Scientists and doctors warn of a "bug wave of late diagnosed cancer traps" in the corona crisis.

So far, cancer patients have not had to fear any threatening bottlenecks in care, but the crisis situation is having a noticeable impact, according to the german cancer research center (DKFZ), german cancer aid and the german cancer society. Whether the number of cancer cases could increase as a result, the experts love open for now.

Cancer treatment is basically assured even now, said gerd nettekoven, head of the german cancer aid foundation’s executive board. "But we now also recognize that the care system is under considerable stress and that the constraints imposed by the crisis situation can have a negative impact on cancer patients."

Clinic beds are currently being kept free – for corona patients who, due to the development of the epidemic, did not come in the high numbers initially feared. Early detection programs have been cut back, as have some specialized cancer examinations. Non-essential operations were postponed.

"We deliberately put the brakes on appointments that are not urgent," says cancer physician at the ludwig-maximilians-universitat munich (LMU) hospital, michael von bergwelt. "If a patient had breast cancer five years ago, it makes no difference whether she comes in for a checkup a month earlier or later."Clinic visits in non-urgent cases should be reduced, but also clinics should be prepared for the possible onslaught of corona patients.

Whether there will be more cancer deaths in the wake of the corona crisis is not yet foreseeable, bergwelt said. "In a scenario where the health care system is overwhelmed over a longer period of time, it must be so.
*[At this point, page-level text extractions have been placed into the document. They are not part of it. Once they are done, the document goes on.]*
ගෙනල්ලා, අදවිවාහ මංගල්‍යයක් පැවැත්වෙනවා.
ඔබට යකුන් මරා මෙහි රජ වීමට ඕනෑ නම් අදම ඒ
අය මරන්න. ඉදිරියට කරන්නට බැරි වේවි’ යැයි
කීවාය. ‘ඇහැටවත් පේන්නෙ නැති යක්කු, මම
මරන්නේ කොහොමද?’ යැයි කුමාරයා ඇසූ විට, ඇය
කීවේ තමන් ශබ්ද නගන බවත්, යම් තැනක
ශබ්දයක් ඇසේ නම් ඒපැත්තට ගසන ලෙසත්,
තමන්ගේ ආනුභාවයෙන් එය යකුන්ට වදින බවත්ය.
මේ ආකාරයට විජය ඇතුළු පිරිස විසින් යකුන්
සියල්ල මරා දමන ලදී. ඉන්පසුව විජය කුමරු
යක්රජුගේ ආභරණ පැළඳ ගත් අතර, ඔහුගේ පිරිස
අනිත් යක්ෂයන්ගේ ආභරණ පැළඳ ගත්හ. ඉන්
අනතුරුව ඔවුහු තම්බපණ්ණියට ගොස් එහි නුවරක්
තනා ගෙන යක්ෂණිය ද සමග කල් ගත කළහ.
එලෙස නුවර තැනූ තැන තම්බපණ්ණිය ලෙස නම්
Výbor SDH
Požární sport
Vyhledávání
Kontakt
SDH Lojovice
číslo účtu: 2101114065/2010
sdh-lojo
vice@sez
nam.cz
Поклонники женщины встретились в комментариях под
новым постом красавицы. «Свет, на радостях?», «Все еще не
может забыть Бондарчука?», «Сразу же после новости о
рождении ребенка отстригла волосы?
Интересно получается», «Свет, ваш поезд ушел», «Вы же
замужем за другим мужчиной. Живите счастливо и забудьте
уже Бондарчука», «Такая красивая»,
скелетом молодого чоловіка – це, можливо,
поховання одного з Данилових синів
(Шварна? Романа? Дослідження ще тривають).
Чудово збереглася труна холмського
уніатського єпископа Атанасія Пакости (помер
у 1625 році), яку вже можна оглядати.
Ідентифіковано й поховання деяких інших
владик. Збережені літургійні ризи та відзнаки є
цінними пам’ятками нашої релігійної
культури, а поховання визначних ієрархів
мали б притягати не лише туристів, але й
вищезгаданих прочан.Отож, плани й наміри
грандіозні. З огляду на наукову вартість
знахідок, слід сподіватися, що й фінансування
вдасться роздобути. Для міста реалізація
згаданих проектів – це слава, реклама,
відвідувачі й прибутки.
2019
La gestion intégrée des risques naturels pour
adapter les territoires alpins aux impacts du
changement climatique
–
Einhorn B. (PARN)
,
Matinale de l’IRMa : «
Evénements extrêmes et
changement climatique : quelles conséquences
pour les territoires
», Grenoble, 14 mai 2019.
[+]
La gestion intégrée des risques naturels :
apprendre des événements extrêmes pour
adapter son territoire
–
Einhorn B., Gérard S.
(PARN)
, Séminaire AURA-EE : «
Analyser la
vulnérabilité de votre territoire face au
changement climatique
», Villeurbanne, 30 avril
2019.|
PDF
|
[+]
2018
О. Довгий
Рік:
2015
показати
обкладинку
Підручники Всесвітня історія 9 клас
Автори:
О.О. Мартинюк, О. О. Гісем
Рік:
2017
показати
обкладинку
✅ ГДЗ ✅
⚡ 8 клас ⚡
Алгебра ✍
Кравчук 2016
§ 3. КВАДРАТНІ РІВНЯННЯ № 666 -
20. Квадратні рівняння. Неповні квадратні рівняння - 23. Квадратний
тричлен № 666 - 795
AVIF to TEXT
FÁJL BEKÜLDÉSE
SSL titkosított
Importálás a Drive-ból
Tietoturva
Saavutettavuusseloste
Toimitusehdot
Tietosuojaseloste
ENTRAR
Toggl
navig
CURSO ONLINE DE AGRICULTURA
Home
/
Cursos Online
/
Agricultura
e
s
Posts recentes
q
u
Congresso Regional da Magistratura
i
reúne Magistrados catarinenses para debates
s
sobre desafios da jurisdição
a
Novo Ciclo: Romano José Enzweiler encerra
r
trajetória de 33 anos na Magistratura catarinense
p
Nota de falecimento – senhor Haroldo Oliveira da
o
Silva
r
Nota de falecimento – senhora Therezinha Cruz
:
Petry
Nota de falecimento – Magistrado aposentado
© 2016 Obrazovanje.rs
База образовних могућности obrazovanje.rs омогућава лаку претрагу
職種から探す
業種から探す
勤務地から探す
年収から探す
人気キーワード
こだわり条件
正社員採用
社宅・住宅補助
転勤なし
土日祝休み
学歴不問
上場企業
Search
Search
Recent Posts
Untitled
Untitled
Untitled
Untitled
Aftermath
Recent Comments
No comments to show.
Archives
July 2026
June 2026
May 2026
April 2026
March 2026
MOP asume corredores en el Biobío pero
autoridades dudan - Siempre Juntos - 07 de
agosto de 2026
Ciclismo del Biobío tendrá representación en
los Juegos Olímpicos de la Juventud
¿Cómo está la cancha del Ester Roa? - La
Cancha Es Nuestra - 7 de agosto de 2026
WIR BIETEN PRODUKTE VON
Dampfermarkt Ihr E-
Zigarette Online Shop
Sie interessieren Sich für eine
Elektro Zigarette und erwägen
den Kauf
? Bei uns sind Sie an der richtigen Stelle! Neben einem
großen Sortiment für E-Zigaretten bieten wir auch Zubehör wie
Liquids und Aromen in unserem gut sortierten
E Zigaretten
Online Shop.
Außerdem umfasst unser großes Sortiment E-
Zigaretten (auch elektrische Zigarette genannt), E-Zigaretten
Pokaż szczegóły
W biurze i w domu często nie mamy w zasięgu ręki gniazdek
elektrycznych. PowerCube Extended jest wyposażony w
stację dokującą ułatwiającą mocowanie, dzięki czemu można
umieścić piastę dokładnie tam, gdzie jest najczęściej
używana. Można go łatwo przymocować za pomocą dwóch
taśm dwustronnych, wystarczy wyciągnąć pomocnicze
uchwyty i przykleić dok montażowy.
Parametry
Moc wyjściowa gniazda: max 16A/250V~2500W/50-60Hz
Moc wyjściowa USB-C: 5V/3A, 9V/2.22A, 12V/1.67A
My hope, however, based on the experience of the past few weeks, was that this is largely preventable."

Currently, the guidelines for the treatment of certain oncological patients have been expanded. "One must advise on this basis very individually: how pronounced is the desire to proceed with treatment now, how great is the fear of going to the hospital now?"Acute leukemia, for example, must be treated immediately. The company is always "on the lookout".

"A suspension of early detection and clearance tests can only be tolerated for a short period of time, otherwise tumors may not be detected until an advanced stage with a then poorer prognosis," emphasizes michael baumann, chief executive officer of the german cancer research center. "We are currently observing that people are not having symptoms cleared up by doctors."

Patients stay away in surgeries and clinics: fear of infection. Last but not least, cancer patients with weakened immune systems are particularly at risk. "We see significantly fewer cancer patients," says bergwelt. "We are concerned that some patients may no longer see a doctor or even go to the hospital for fear of infection," warns karl-walter jauch, medical director at the LMU hospital and chairman of the university medicine of bavaria. These fears had to be taken away from people.

Even before corona, experts expected cancer to rise. According to the world health organization (WHO), the number will almost double by 2040. According to the world cancer report published by the international agency for research on cancer (IARC), 18.1 million people worldwide were diagnosed with cancer in 2018, and 9.6 million died of cancer. In 2040, between 29 and 37 million people were allowed to become newly ill. Baumann also assumed such a development at the beginning of february. The reasons for this are the growing and aging world population, but also "lifestyle factors".